→ TASK DIRECTIONS
Reproduce the text lines of every record below exactly as they appear, leaving out the pictures.

Records excerpted from a collection:

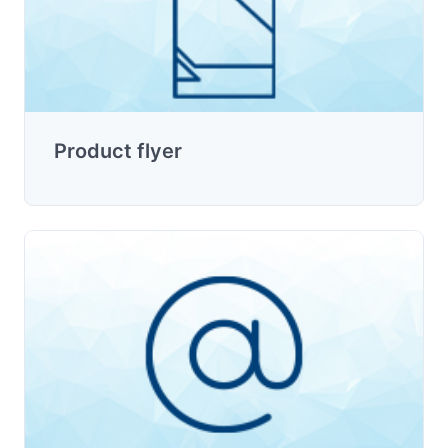
Product flyer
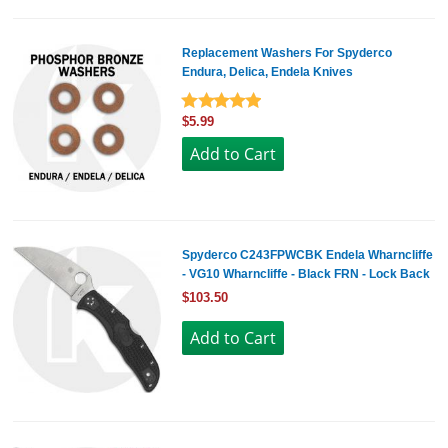
Replacement Washers For Spyderco
Endura, Delica, Endela Knives
$5.99
Spyderco C243FPWCBK Endela Wharncliffe
- VG10 Wharncliffe - Black FRN - Lock Back
$103.50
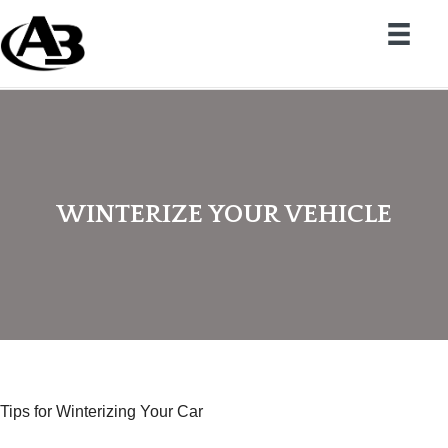
WINTERIZE YOUR VEHICLE
Tips for Winterizing Your Car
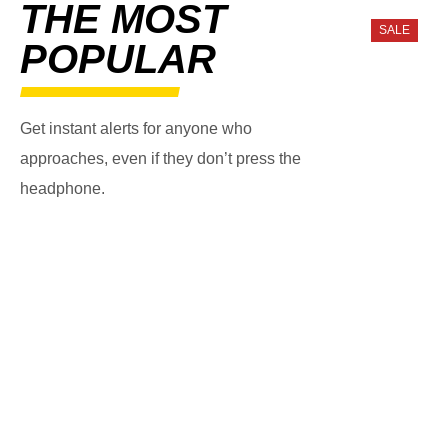
THE MOST
SALE
POPULAR
Get instant alerts for anyone who
approaches, even if they don’t press the
headphone.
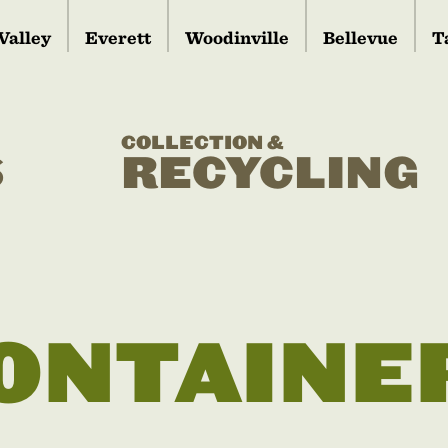
Valley
Everett
Woodinville
Bellevue
T
COLLECTION &
S
RECYCLING
ONTAINE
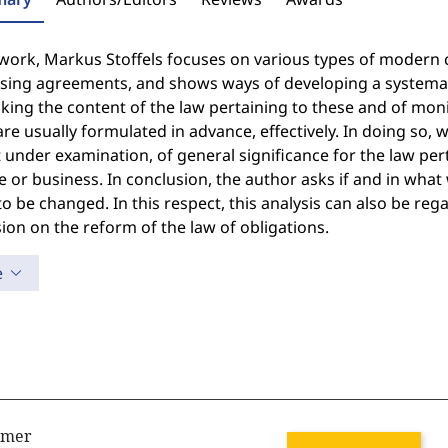
 work, Markus Stoffels focuses on various types of modern 
ising agreements, and shows ways of developing a systemati
king the content of the law pertaining to these and of mon
re usually formulated in advance, effectively. In doing so, 
 under examination, of general significance for the law per
e or business. In conclusion, the author asks if and in wha
o be changed. In this respect, this analysis can also be reg
ion on the reform of the law of obligations.
e
imer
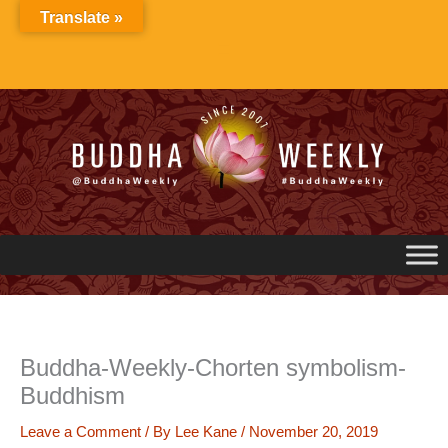
Skip
Translate »
to
content
Buddha-Weekly-Chorten symbolism-
Buddhism
Leave a Comment
/ By
Lee Kane
/
November 20, 2019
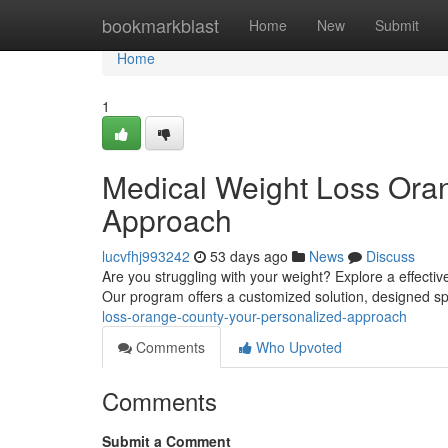
Home
bookmarkblast
Home
New
Submit
Home
1
Medical Weight Loss Ora
Approach
lucvfhj993242
53 days ago
News
Discuss
Are you struggling with your weight? Explore a effecti
Our program offers a customized solution, designed sp
loss-orange-county-your-personalized-approach
Comments
Who Upvoted
Comments
Submit a Comment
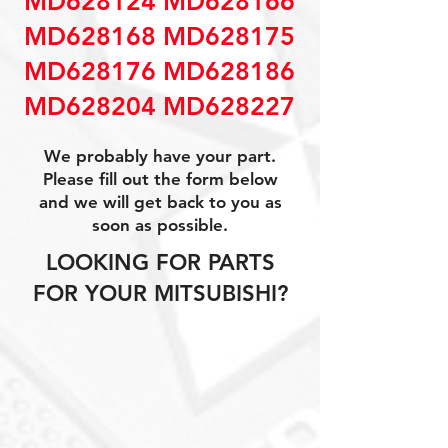
MD628124 MD628166
MD628168 MD628175
MD628176 MD628186
MD628204 MD628227
We probably have your part.
Please fill out the form below
and we will get back to you as
soon as possible.
LOOKING FOR PARTS
FOR YOUR MITSUBISHI?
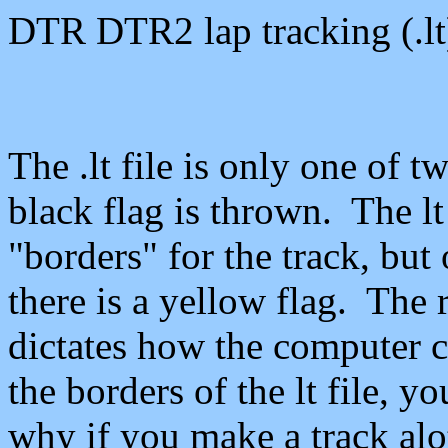
DTR DTR2 lap tracking (.
lt
The .
lt
file is only one of t
black flag is thrown. The
lt
"borders" for the track, but
there is a yellow flag. The
dictates how the computer ca
the borders of the
lt
file, yo
why if you make a track
alo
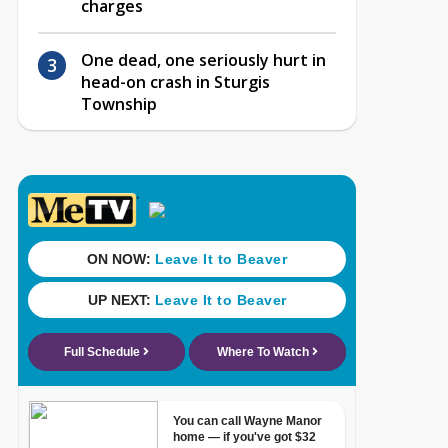
charges
One dead, one seriously hurt in
head-on crash in Sturgis
Township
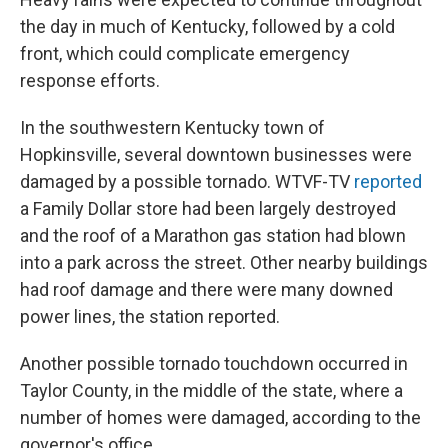
the day in much of Kentucky, followed by a cold
front, which could complicate emergency
response efforts.
In the southwestern Kentucky town of
Hopkinsville, several downtown businesses were
damaged by a possible tornado. WTVF-TV
reported
a Family Dollar store had been largely destroyed
and the roof of a Marathon gas station had blown
into a park across the street. Other nearby buildings
had roof damage and there were many downed
power lines, the station reported.
Another possible tornado touchdown occurred in
Taylor County, in the middle of the state, where a
number of homes were damaged, according to the
governor's office.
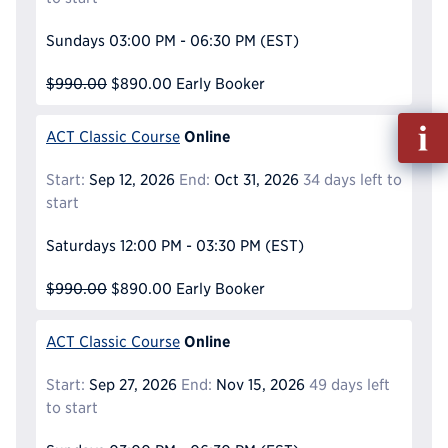
Sundays
03:00 PM - 06:30 PM
(EST)
$990.00
$890.00
Early Booker
Fill
Online
ACT Classic Course
out
Info
Start:
Sep 12, 2026
End:
Oct 31, 2026
34 days left to
Reque
start
Saturdays
12:00 PM - 03:30 PM
(EST)
$990.00
$890.00
Early Booker
Online
ACT Classic Course
Start:
Sep 27, 2026
End:
Nov 15, 2026
49 days left
to start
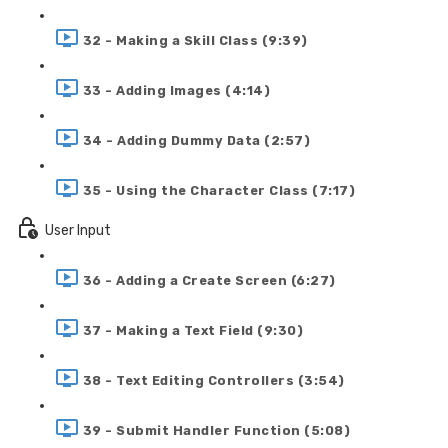
32 - Making a Skill Class (9:39)
33 - Adding Images (4:14)
34 - Adding Dummy Data (2:57)
35 - Using the Character Class (7:17)
User Input
36 - Adding a Create Screen (6:27)
37 - Making a Text Field (9:30)
38 - Text Editing Controllers (3:54)
39 - Submit Handler Function (5:08)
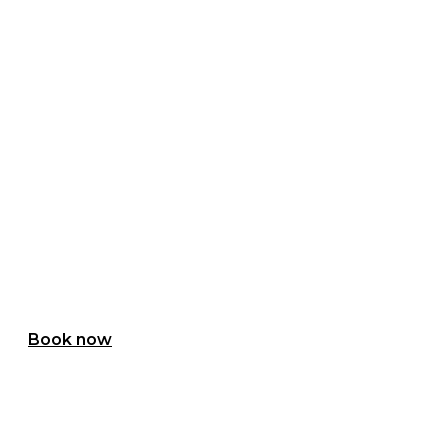
Holiday Cottages
REFUGE IN NATURE
Book now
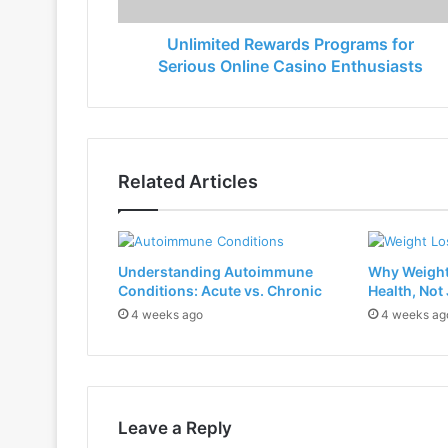
Unlimited Rewards Programs for
Serious Online Casino Enthusiasts
Related Articles
Understanding Autoimmune
Why Weight
Conditions: Acute vs. Chronic
Health, Not
4 weeks ago
4 weeks ag
Leave a Reply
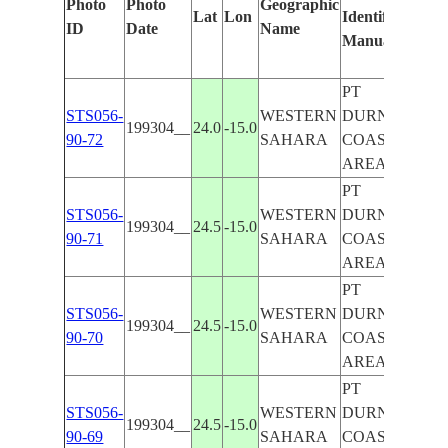
Photo
Photo
Geographic
Lat
Lon
Identified
b
ID
Date
Name
Manually
M
L
PT
STS056-
WESTERN
DURNFORD
199304__
24.0
-15.0
90-72
SAHARA
COASTAL
AREA
PT
STS056-
WESTERN
DURNFORD
199304__
24.5
-15.0
90-71
SAHARA
COASTAL
AREA
PT
STS056-
WESTERN
DURNFORD
199304__
24.5
-15.0
90-70
SAHARA
COASTAL
AREA
PT
STS056-
WESTERN
DURNFORD
199304__
24.5
-15.0
90-69
SAHARA
COASTAL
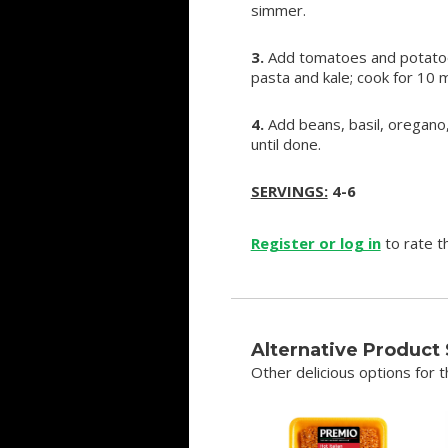
simmer.
3.
Add tomatoes and potatoes;
pasta and kale; cook for 10 m
4.
Add beans, basil, oregano
until done.
SERVINGS:
4-6
Register or log in
to rate th
Alternative Product
Other delicious options for th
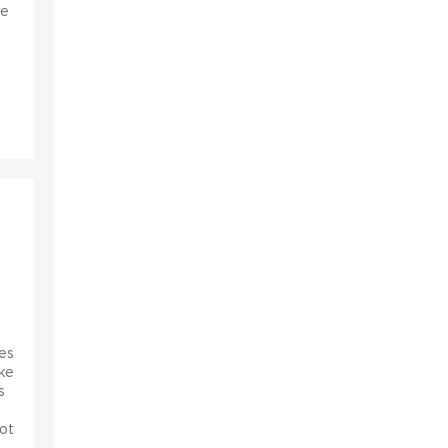
ve
s
es
ke
s
ot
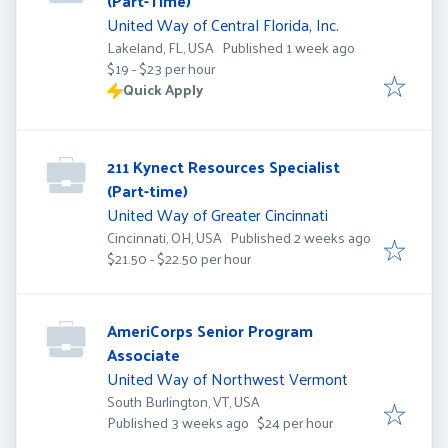
(Part-Time)
United Way of Central Florida, Inc.
Published
:
Lakeland, FL, USA
Published 1 week ago
$19 - $23 per hour
Quick Apply
211 Kynect Resources Specialist
(Part-time)
United Way of Greater Cincinnati
Published
:
Cincinnati, OH, USA
Published 2 weeks ago
$21.50 - $22.50 per hour
AmeriCorps Senior Program
Associate
United Way of Northwest Vermont
South Burlington, VT, USA
Published
:
Published 3 weeks ago
$24 per hour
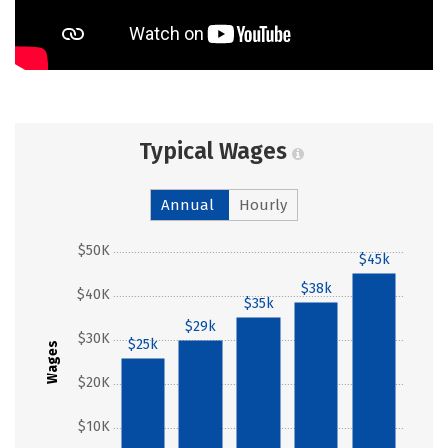
Typical Wages
Annual
Hourly
$50K
$45k
$38k
$40K
$35k
$29k
$30K
$25k
Wages
$20K
$10K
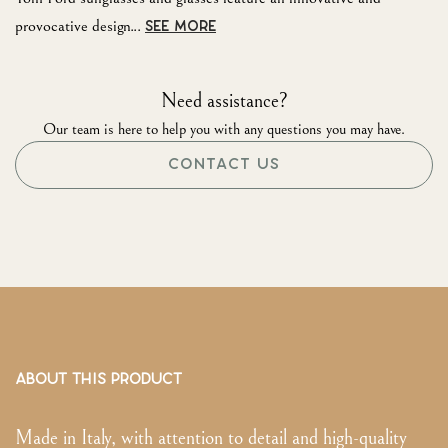
provocative design...
SEE MORE
Need assistance?
Our team is here to help you with any questions you may have.
CONTACT US
ABOUT THIS PRODUCT
Made in Italy, with attention to detail and high-quality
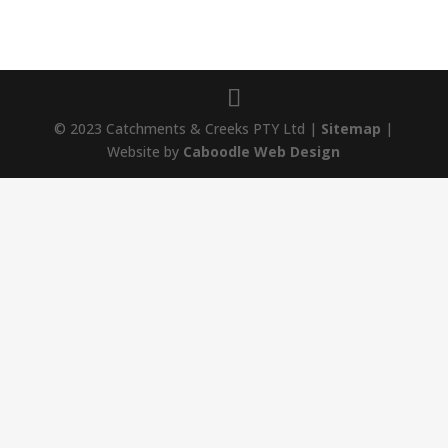
© 2023 Catchments & Creeks PTY Ltd |
Sitemap
|
Website by
Caboodle Web Design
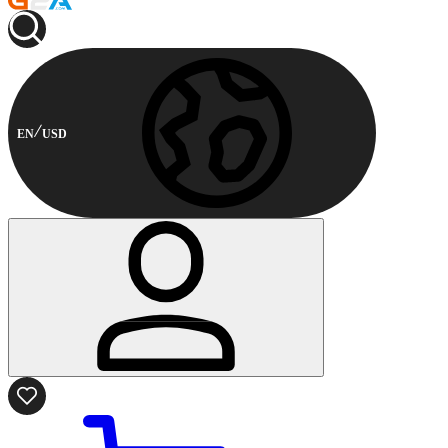
EN
USD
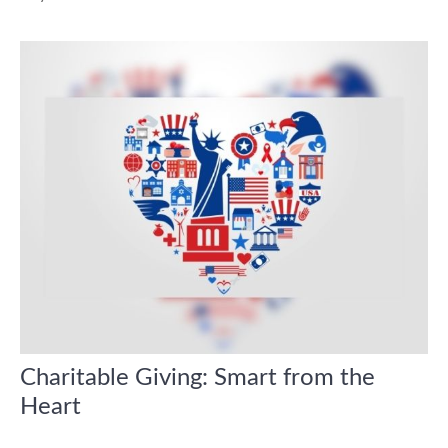
Charitable Giving: Smart from the
Heart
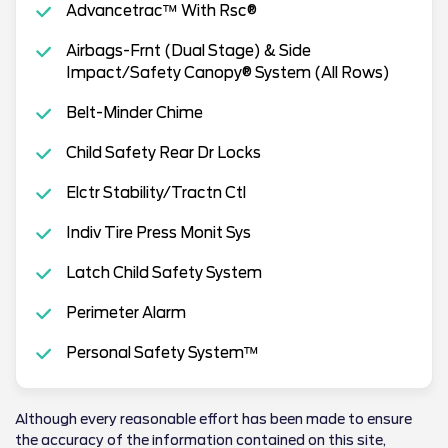
Advancetrac™ With Rsc®
Airbags-Frnt (Dual Stage) & Side
Impact/Safety Canopy® System (All Rows)
Belt-Minder Chime
Child Safety Rear Dr Locks
Elctr Stability/Tractn Ctl
Indiv Tire Press Monit Sys
Latch Child Safety System
Perimeter Alarm
Personal Safety System™
Although every reasonable effort has been made to ensure
the accuracy of the information contained on this site,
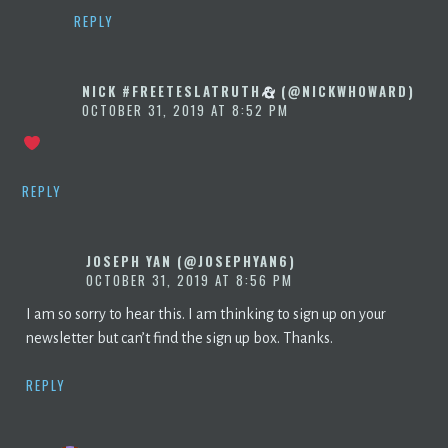
REPLY
NICK #FREETESLATRUTH
(@NICKWHOWARD)
OCTOBER 31, 2019 AT 8:52 PM
REPLY
JOSEPH YAN (@JOSEPHYAN6)
OCTOBER 31, 2019 AT 8:56 PM
I am so sorry to hear this. I am thinking to sign up on your
newsletter but can’t find the sign up box. Thanks.
REPLY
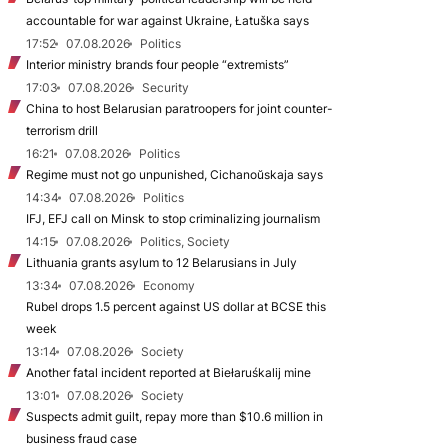
accountable for war against Ukraine, Łatuška says
17:52
07.08.2026
Politics
Interior ministry brands four people “extremists”
17:03
07.08.2026
Security
China to host Belarusian paratroopers for joint counter-
terrorism drill
16:21
07.08.2026
Politics
Regime must not go unpunished, Cichanoŭskaja says
14:34
07.08.2026
Politics
IFJ, EFJ call on Minsk to stop criminalizing journalism
14:15
07.08.2026
Politics, Society
Lithuania grants asylum to 12 Belarusians in July
13:34
07.08.2026
Economy
Rubel drops 1.5 percent against US dollar at BCSE this
week
13:14
07.08.2026
Society
Another fatal incident reported at Biełaruśkalij mine
13:01
07.08.2026
Society
Suspects admit guilt, repay more than $10.6 million in
business fraud case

→ COMPLETED TASK
Product flyer
Replacement Washers For Spyderco
Endura, Delica, Endela Knives
$5.99
Spyderco C243FPWCBK Endela Wharncliffe
- VG10 Wharncliffe - Black FRN - Lock Back
$103.50
WINTERIZE YOUR VEHICLE
Tips for Winterizing Your Car
THE MOST
SALE
POPULAR
Get instant alerts for anyone who
approaches, even if they don’t press the
headphone.
Valley
Everett
Woodinville
Bellevue
T
COLLECTION &
S
RECYCLING
ONTAINE
 work, Markus Stoffels focuses on various types of modern 
ising agreements, and shows ways of developing a systemati
king the content of the law pertaining to these and of mon
re usually formulated in advance, effectively. In doing so, 
 under examination, of general significance for the law per
e or business. In conclusion, the author asks if and in wha
o be changed. In this respect, this analysis can also be reg
ion on the reform of the law of obligations.
e
imer
Skip
Translate »
to
content
Buddha-Weekly-Chorten symbolism-
Buddhism
Leave a Comment
/ By
Lee Kane
/
November 20, 2019
Home
bookmarkblast
Home
New
Submit
Home
1
Medical Weight Loss Ora
Approach
lucvfhj993242
53 days ago
News
Discuss
Are you struggling with your weight? Explore a effecti
Our program offers a customized solution, designed sp
loss-orange-county-your-personalized-approach
Comments
Who Upvoted
Comments
Submit a Comment
MD628124 MD628166
MD628168 MD628175
MD628176 MD628186
MD628204 MD628227
We probably have your part.
Please fill out the form below
and we will get back to you as
soon as possible.
LOOKING FOR PARTS
FOR YOUR MITSUBISHI?
DTR DTR2 lap tracking (.
lt
The .
lt
file is only one of t
black flag is thrown. The
lt
"borders" for the track, but
there is a yellow flag. The
dictates how the computer ca
the borders of the
lt
file, yo
why if you make a track
alo
charges
One dead, one seriously hurt in
head-on crash in Sturgis
Township
the day in much of Kentucky, followed by a cold
front, which could complicate emergency
response efforts.
In the southwestern Kentucky town of
Hopkinsville, several downtown businesses were
damaged by a possible tornado. WTVF-TV
reported
a Family Dollar store had been largely destroyed
and the roof of a Marathon gas station had blown
into a park across the street. Other nearby buildings
had roof damage and there were many downed
power lines, the station reported.
Another possible tornado touchdown occurred in
Taylor County, in the middle of the state, where a
number of homes were damaged, according to the
governor's office.
Sundays
03:00 PM - 06:30 PM
(EST)
$990.00
$890.00
Early Booker
Fill
Online
ACT Classic Course
out
Info
Start:
Sep 12, 2026
End:
Oct 31, 2026
34 days left to
Reque
start
Saturdays
12:00 PM - 03:30 PM
(EST)
$990.00
$890.00
Early Booker
Online
ACT Classic Course
Start:
Sep 27, 2026
End:
Nov 15, 2026
49 days left
to start
32 - Making a Skill Class (9:39)
33 - Adding Images (4:14)
34 - Adding Dummy Data (2:57)
35 - Using the Character Class (7:17)
User Input
36 - Adding a Create Screen (6:27)
37 - Making a Text Field (9:30)
38 - Text Editing Controllers (3:54)
39 - Submit Handler Function (5:08)
Holiday Cottages
REFUGE IN NATURE
Book now
Unlimited Rewards Programs for
Serious Online Casino Enthusiasts
Related Articles
Understanding Autoimmune
Why Weight
Conditions: Acute vs. Chronic
Health, Not
4 weeks ago
4 weeks ag
Leave a Reply
Photo
Photo
Geographic
Lat
Lon
Identified
b
ID
Date
Name
Manually
M
L
PT
STS056-
WESTERN
DURNFORD
199304__
24.0
-15.0
90-72
SAHARA
COASTAL
AREA
PT
STS056-
WESTERN
DURNFORD
199304__
24.5
-15.0
90-71
SAHARA
COASTAL
AREA
PT
STS056-
WESTERN
DURNFORD
199304__
24.5
-15.0
90-70
SAHARA
COASTAL
AREA
PT
STS056-
WESTERN
DURNFORD
199304__
24.5
-15.0
90-69
SAHARA
COASTAL
simmer.
3.
Add tomatoes and potatoes;
pasta and kale; cook for 10 m
4.
Add beans, basil, oregano
until done.
SERVINGS:
4-6
Register or log in
to rate th
Alternative Product
Other delicious options for th
ve
s
es
ke
s
ot
(Part-Time)
United Way of Central Florida, Inc.
Published
:
Lakeland, FL, USA
Published 1 week ago
$19 - $23 per hour
Quick Apply
211 Kynect Resources Specialist
(Part-time)
United Way of Greater Cincinnati
Published
:
Cincinnati, OH, USA
Published 2 weeks ago
$21.50 - $22.50 per hour
AmeriCorps Senior Program
Associate
United Way of Northwest Vermont
South Burlington, VT, USA
Published
:
Published 3 weeks ago
$24 per hour
Typical Wages
Annual
Hourly
$50K
$45k
$38k
$40K
$35k
$29k
$30K
$25k
Wages
$20K
$10K
provocative design...
SEE MORE
Need assistance?
Our team is here to help you with any questions you may have.
CONTACT US
ABOUT THIS PRODUCT
Made in Italy, with attention to detail and high-quality
© 2023 Catchments & Creeks PTY Ltd |
Sitemap
|
Website by
Caboodle Web Design
EN
USD
Charitable Giving: Smart from the
Heart
Advancetrac™ With Rsc®
Airbags-Frnt (Dual Stage) & Side
Impact/Safety Canopy® System (All Rows)
Belt-Minder Chime
Child Safety Rear Dr Locks
Elctr Stability/Tractn Ctl
Indiv Tire Press Monit Sys
Latch Child Safety System
Perimeter Alarm
Personal Safety System™
Although every reasonable effort has been made to ensure
the accuracy of the information contained on this site,
REPLY
NICK #FREETESLATRUTH
(@NICKWHOWARD)
OCTOBER 31, 2019 AT 8:52 PM
REPLY
JOSEPH YAN (@JOSEPHYAN6)
OCTOBER 31, 2019 AT 8:56 PM
I am so sorry to hear this. I am thinking to sign up on your
newsletter but can’t find the sign up box. Thanks.
REPLY
accountable for war against Ukraine, Łatuška says
17:52
07.08.2026
Politics
Interior ministry brands four people “extremists”
17:03
07.08.2026
Security
China to host Belarusian paratroopers for joint counter-
terrorism drill
16:21
07.08.2026
Politics
Regime must not go unpunished, Cichanoŭskaja says
14:34
07.08.2026
Politics
IFJ, EFJ call on Minsk to stop criminalizing journalism
14:15
07.08.2026
Politics, Society
Lithuania grants asylum to 12 Belarusians in July
13:34
07.08.2026
Economy
Rubel drops 1.5 percent against US dollar at BCSE this
week
13:14
07.08.2026
Society
Another fatal incident reported at Biełaruśkalij mine
13:01
07.08.2026
Society
Suspects admit guilt, repay more than $10.6 million in
business fraud case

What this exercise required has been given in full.